Il a pour effet d’interdire l’interprétation par analogie. Méthode d’interprétation qui consiste à appliquer la loi pénale à un comportement qu’elle ne vise pas mais qui présente des similitudes. Ex : affaire de la séquestrée de Poitiers CA de Poitiers 20.11.1901.
B. Déclin de l’emprise de la loi
1. Déclin imputable au législateur
Le législateur facilite parfois l’émancipation du juge. Ex :
- principe de l’individualisation de la peine : le législateur fixe le cadre général et laisse au juge le soin de se déterminer librement au sein de ce cadre
- l’imprécision du texte législatif : le conseil constitutionnel a posé une exigence de précision et de clarté des textes législatifs dans sa décision sécurité liberté. Il dit qu’une loi qui ne serait pas rédigée en des termes clairs et précise, est une loi qui encourt sa censure. La CEDH exige que la loi soit précise, accessible et prévisible (CEDH 02.08.84 Malone c/RU et CEDH 15.11.96 Cantoni c/France).
En pratique la doctrine dénonce de manière générale une imprécision des textes législatifs pénaux imputable à ce qu’elle nomme une « overdose législative »3[3]. Ex : les circonstances aggravantes de réunion et de bande organisée.
- 3[3] Expression de Mr Debove. L’Etat de droit suppose le respect du principe de sécurité juridique, lequel exige une certaine stabilité des lois et des situations qu’elles définissent. En même temps qu’elle constitue une inquiétante dérive par rapport à la conception classique du principe de légalité criminelle, la production normative, frénétique et exponentielle, apparaît par un étrange paradoxe comme une source d’indulgence pour l’homme en procès.

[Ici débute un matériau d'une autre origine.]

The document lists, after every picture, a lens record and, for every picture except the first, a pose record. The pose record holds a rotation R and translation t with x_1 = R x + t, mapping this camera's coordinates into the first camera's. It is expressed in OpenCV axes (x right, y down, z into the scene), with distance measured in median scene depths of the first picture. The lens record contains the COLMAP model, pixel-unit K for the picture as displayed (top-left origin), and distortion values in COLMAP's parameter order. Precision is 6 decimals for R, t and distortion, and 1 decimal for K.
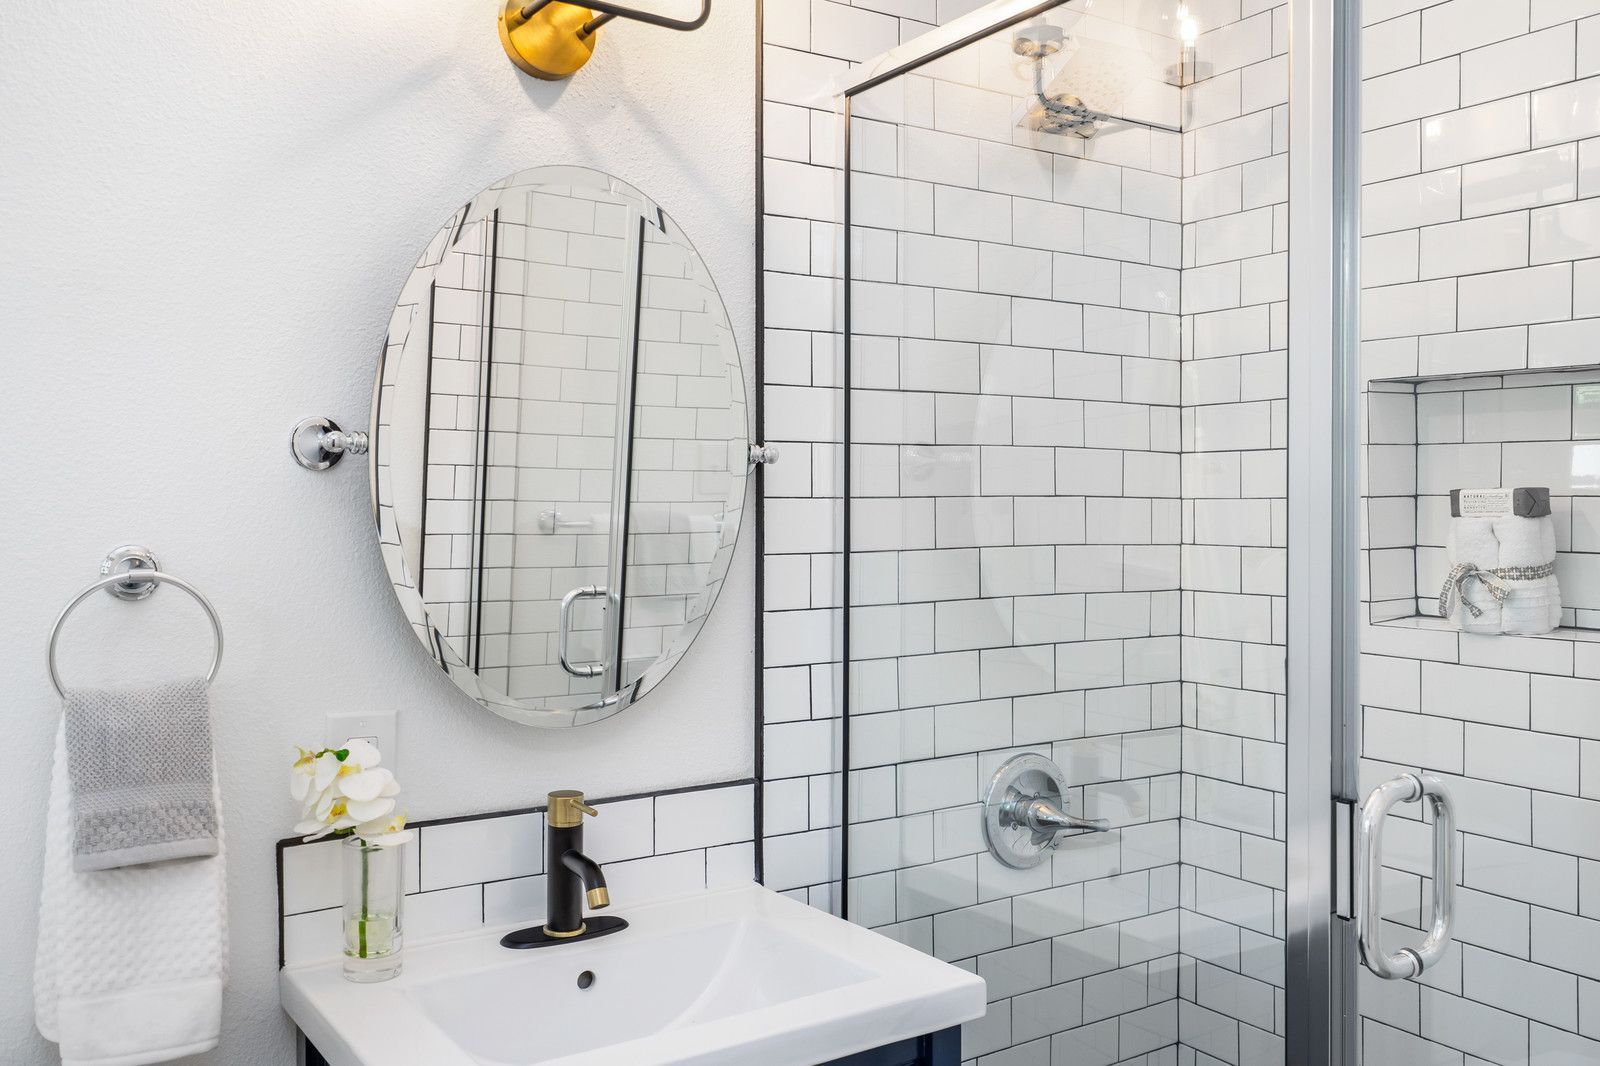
lens RADIAL K [[1369.0, 0, 807.4], [0, 1369.0, 530.4], [0, 0, 1]] dist [-0.026706, 0.035319]
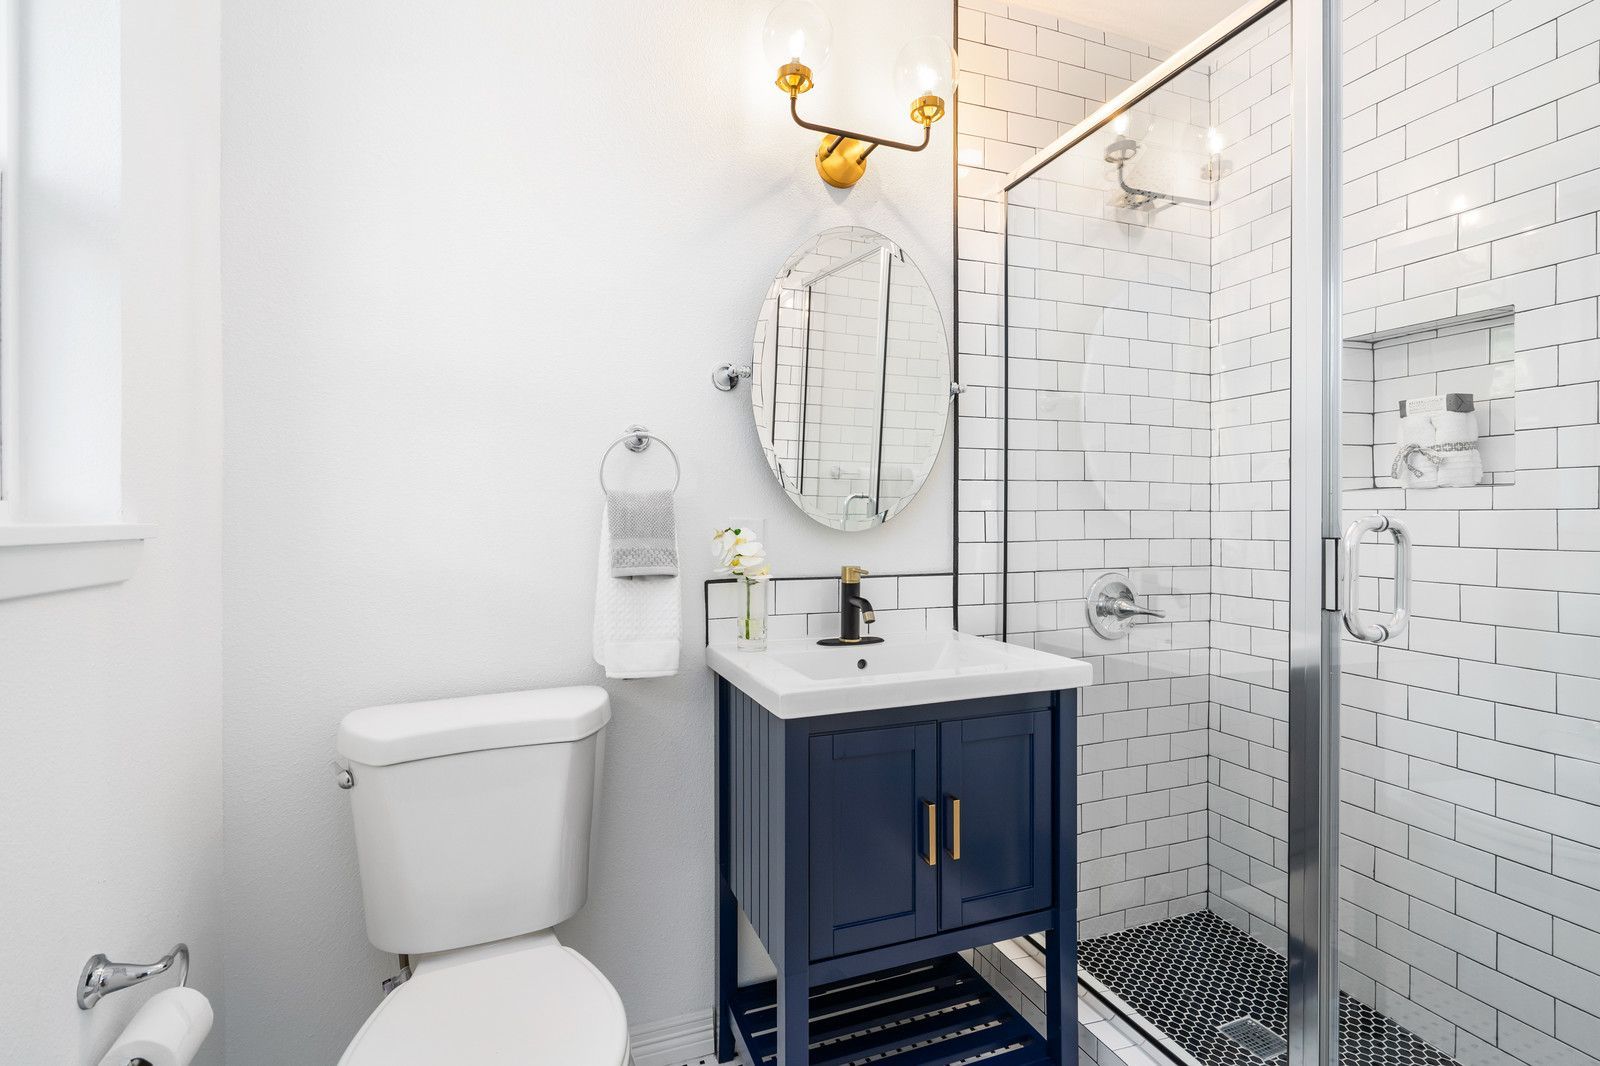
lens RADIAL K [[740.0, 0, 792.4], [0, 740.0, 529.8], [0, 0, 1]] dist [-0.014817, 0.004393]
pose [[0.971625, 0.000542, -0.236526, -0.013997], [-0.000433, 1.000000, 0.000511, 0.125548], [0.236526, -0.000394, 0.971625, 0.001031]]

Dans le prolongement de Montesquieu, Beccaria écrivait que « seules les lois peuvent déterminer les peines et les délits et que ce pouvoir ne peut résider qu’en la personne du législateur qui représente toute la société unie par un contrat social ». Si la légalité criminelle peut être dans certains cas synonyme de simple textualité, encore faut-il que le texte normateur satisfasse à certaines conditions dégagées par la jurisprudence. Le principe de sécurité juridique commande que la loi pénale présente certaines qualités (clarté, précision, prévisibilité, accessibilité, intelligibilité). «L’effervescence normative » actuelle est difficilement conciliable avec le respect de ces exigences matérielles. En ne distinguant plus l’accessoire del’essentiel, le perfectionnisme affaiblit la clarté, la concision et au final la solennité qui devraient caractériser toute réforme. L’actuelle « boulimie législative » et les malfaçons qui l’accompagnent accentuent sensiblement les pouvoirs du juge, érigé en bras armé d’une loi omniprésente.
2. Déclin imputable au juge
Admission de l’analogie in favorem par le juge pénal. Tolérance selon laquelle le juge accepte de raisonner par analogie lorsque s’opère dans le sens favorable au prévenu. Ex : consécration de la légitime défense des biens.La manière dont le juge adapte le texte législatif aux évolutions technologiques alors que ces textes ont été écrits au moment où l’évolution technologique n’existait pas encore. Ex : crim 03.08.1912 l’électricité est une chose susceptible de vol. Certaines interprétations sont dénoncées par la doctrine comme contra legem. Ex : la jurisprudence relative à la prescription de l’ABS.